Writer: Mojisola Adebayo
Directors: Gail Babb and S. Ama Wray
Newly widowed from a husband to whom she was devoted but did not love, Mrs is now looking for the one thing that has eluded her for her whole life: an orgasm.
Thus begins Mojisola Adebayo’s Stars, principally a solo piece for Debra Michaels as Mrs and all the characters she meets in a quest that turns to be less about orgasms in general, and more about finding satisfaction and fulfilment even when others decide that such things should be denied.
Designer Miriam Nabarro places Mrs on a disc with an extreme sideways rake, with a few kitchen props – a table, a stool, a fridge that is larger than it looks – to express Mrs’ whole world. If there is a hint of agoraphobia in Mrs, it is more emotional rather than merely physical; a woman tantalised by the thought of going into space, fuelled by a love of Star Trek and other science fiction shows, but who rarely leaves the house.
As the show’s storyteller, Michaels’ Mrs skips around her personal timeline, divulging her difficult relationship with the Church, both with her Catholic faith and an Evangelical sect she dabbled with at a dark period in her life. Stories of the latter group’s attempt to exorcise demons from her – the reason, they suggest, that her husband has taken up with another woman on the same estate – play into a recurring theme of people in authority intent on subjugating women.
Mrs’ relationship with Maryam, a young Muslim girl who pops by after school every day to work on her science project, plays into the same theme. The gradual reveal of why Maryam spends so long in the toilet – a byproduct of her FGM, a procedure done in the name of making women “clean” for their future husbands – allows for a line to be drawn between this, the church’s attempt to define women, and a later conversation with Mrs’ former work colleague, Maxi.
In character as Maxi, Michaels talks about how they were born with what a doctor describes as ‘ambiguous genitalia’, and how Maxi’s mother had to forcefully resist surgery that would make her baby’s private parts fit into a more rigidly defined idea of what they should look like.
It is this section of Adebayo’s piece which is the most striking, partly because intersex people and their bodies are so rarely even mentioned. That they are done so here with such an emphasis on joy and empowerment is doubly affecting.

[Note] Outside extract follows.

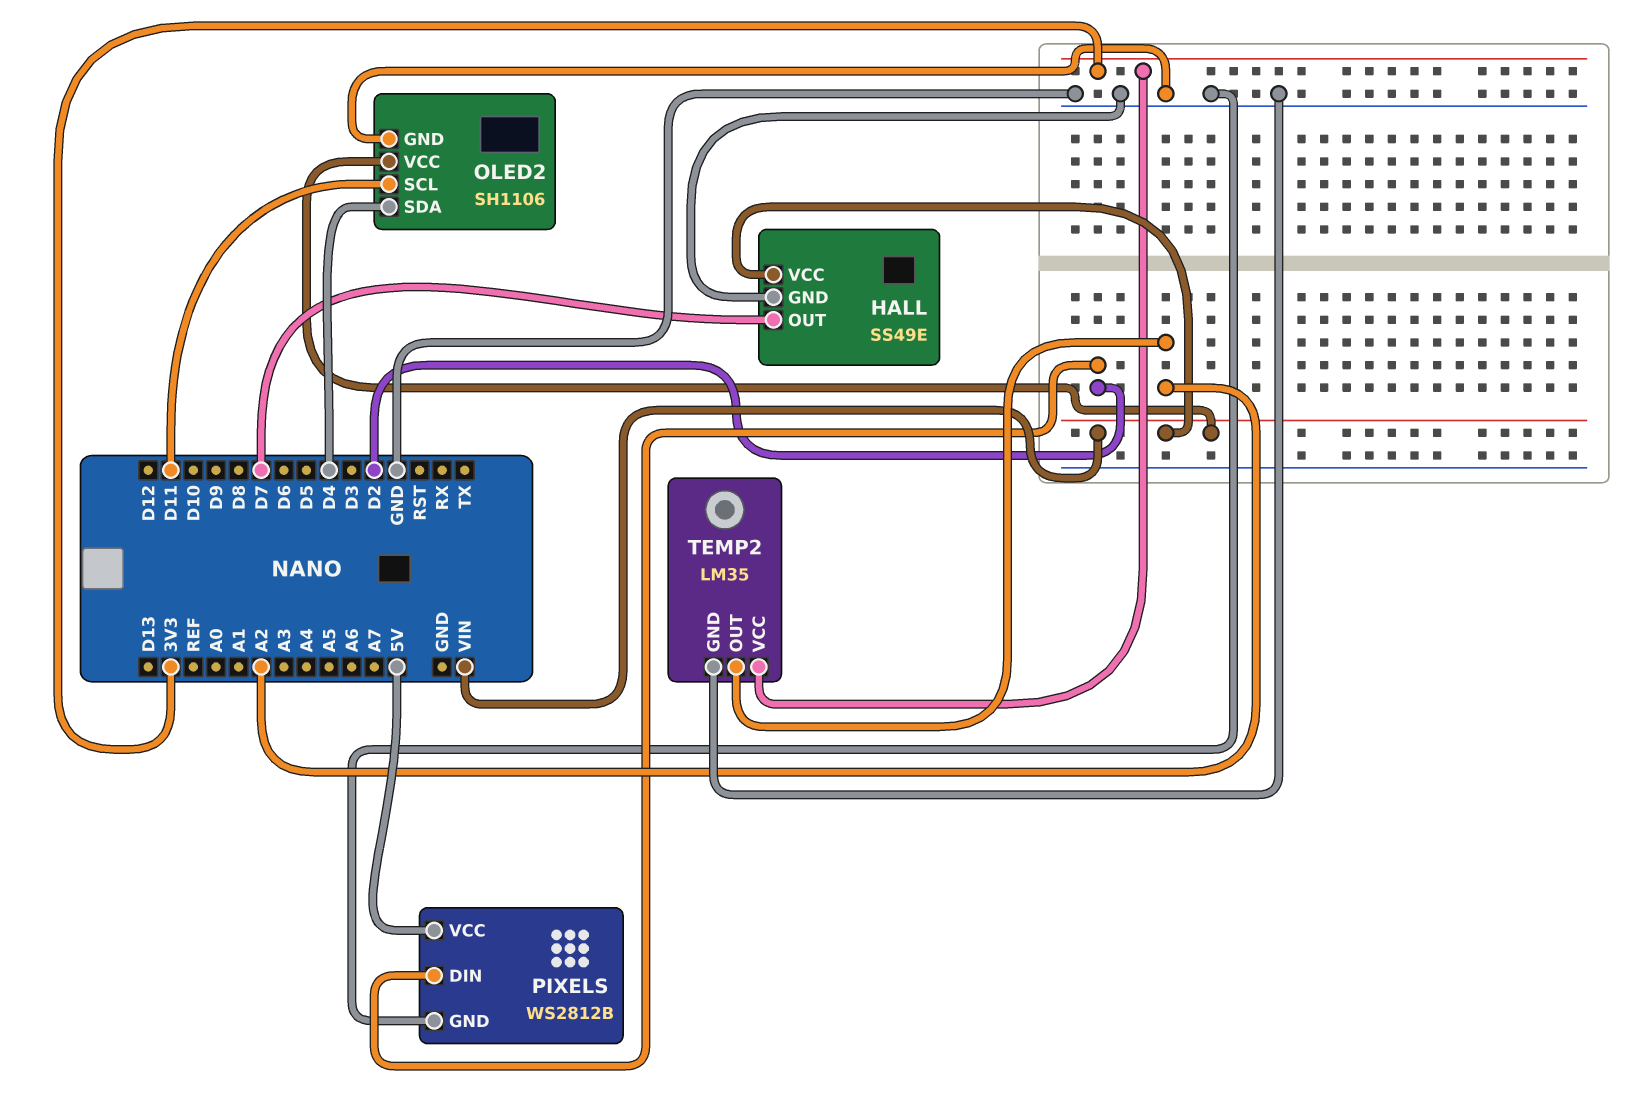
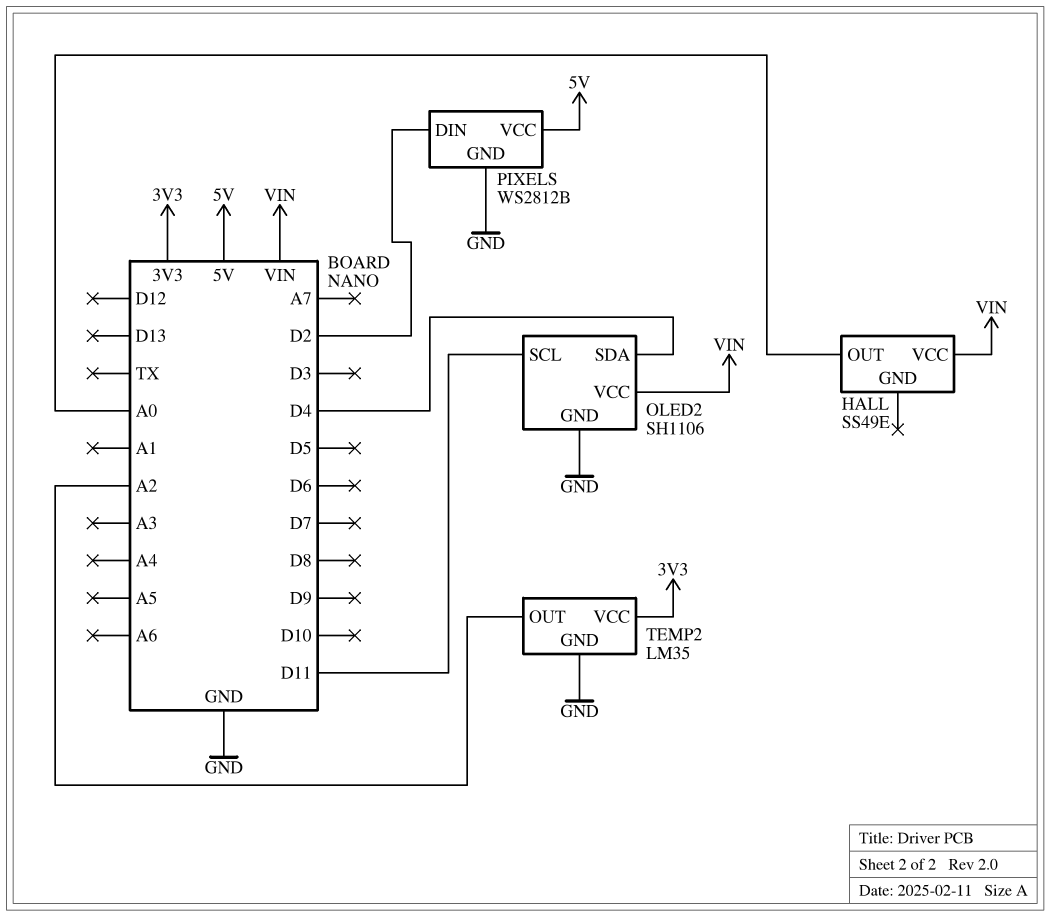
HALL pin GND: GND -> none
HALL pin OUT: D7 -> A0

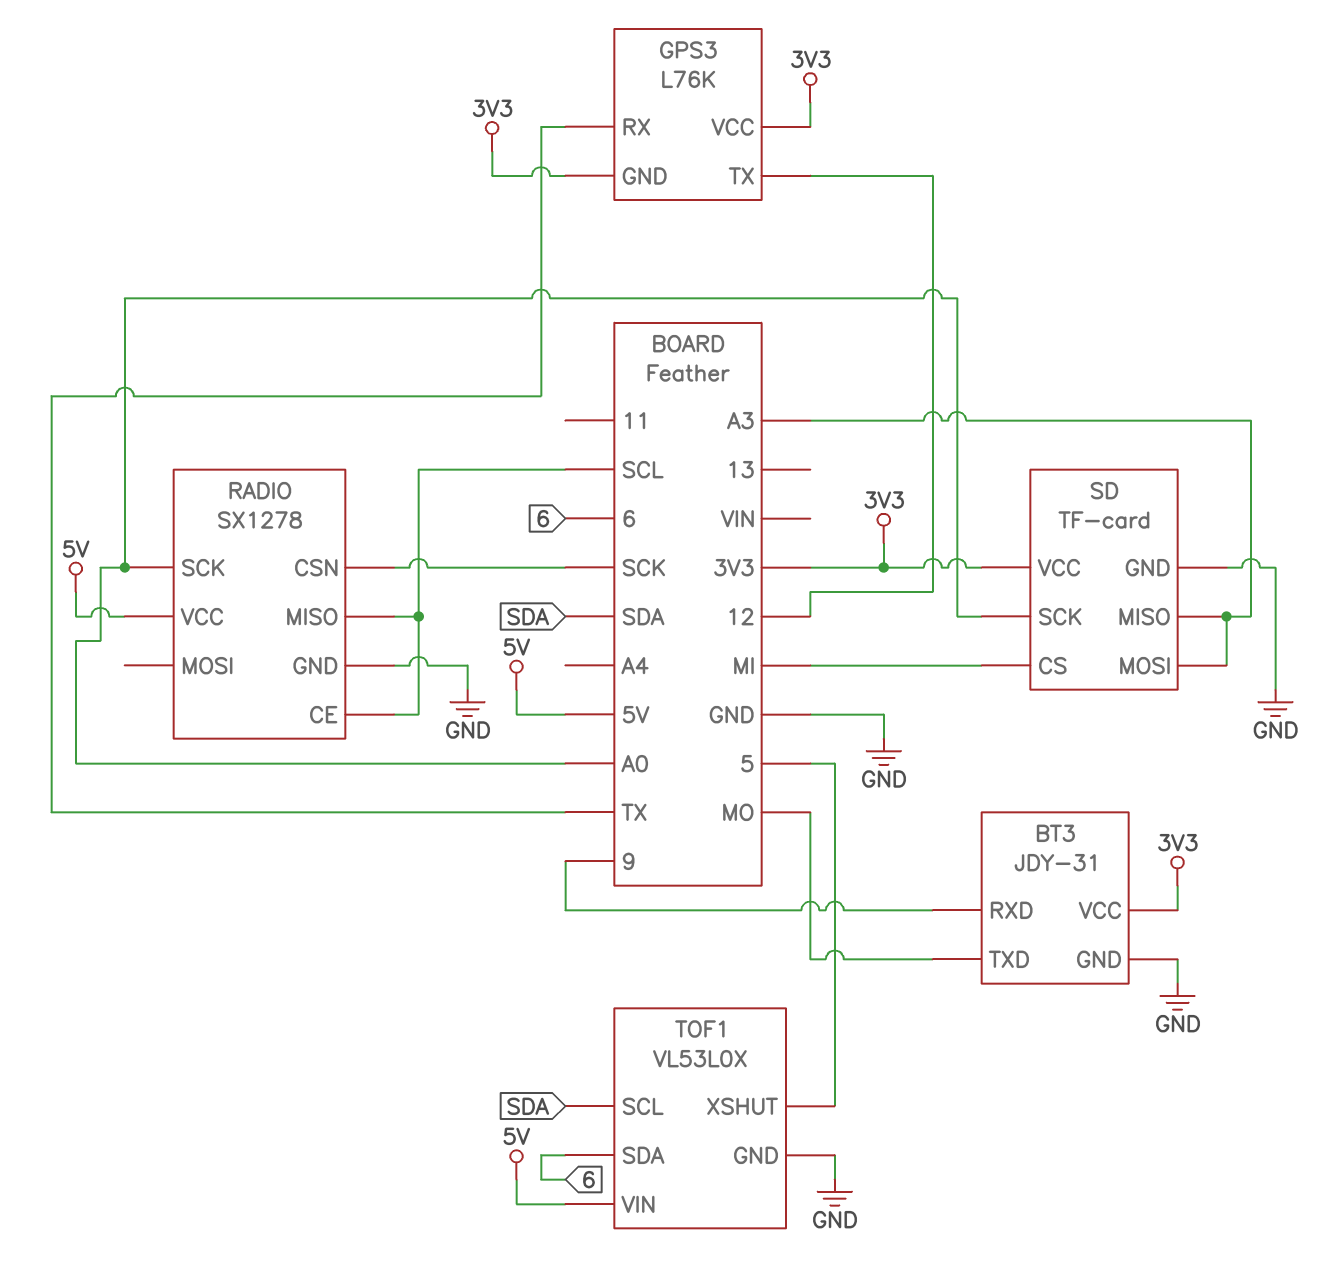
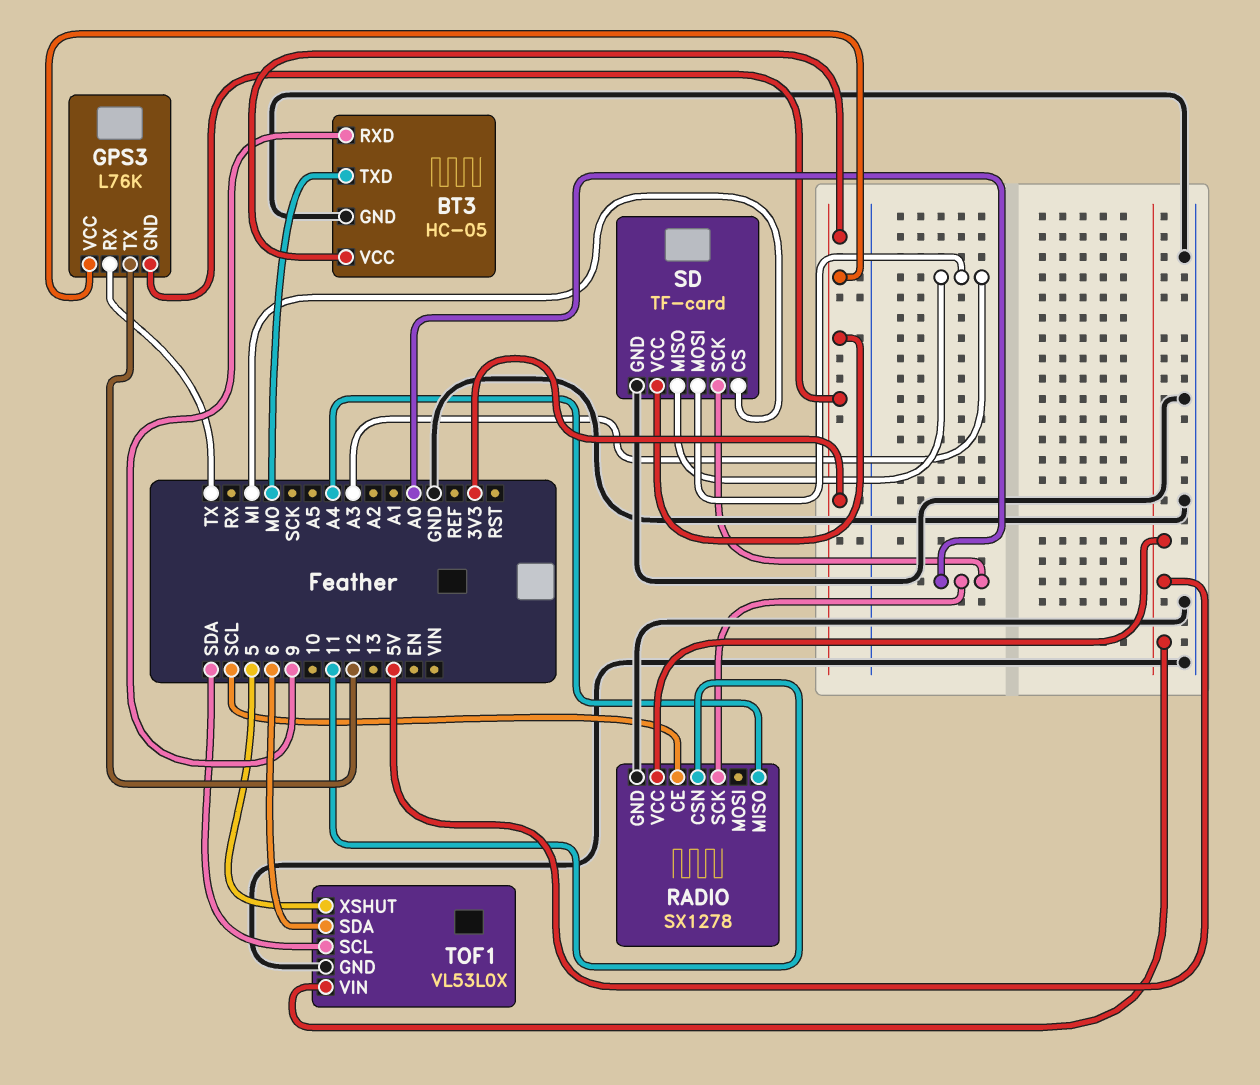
BT3: JDY-31 -> HC-05
RADIO pin CSN: SCK -> 11
RADIO pin MISO: SCL -> A4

Elsewhere, Mrs’ relationship with her estranged son – now a successful DJ – is all-pervasive, with Bradley Charles spinning decks from a booth at the side of the stage throughout. In truth, the omnipresent electronica gets in the way of Michaels’ delivery more often than it complements it.
Animated Afrofuturist backdrops, illustrated by Candice Purwin, use art inspired by the Dogon people of Mali to frame and advance the story. It ties in Mrs’ love of space with the Dogon mythology of the Nommo, androgynous, multi-gendered, part amphibians who came to Earth from the Sirius binary star system.
This framing device brings together all the strands of Adebayo’s expansive treatise. The Nommo did not have the rigid delineation of male and female that causes so much pain. By the time Mrs’ quest for an orgasm returns to the fore, we have almost forgotten that is how her story started; what happens in between is richer, stranger and more empowering.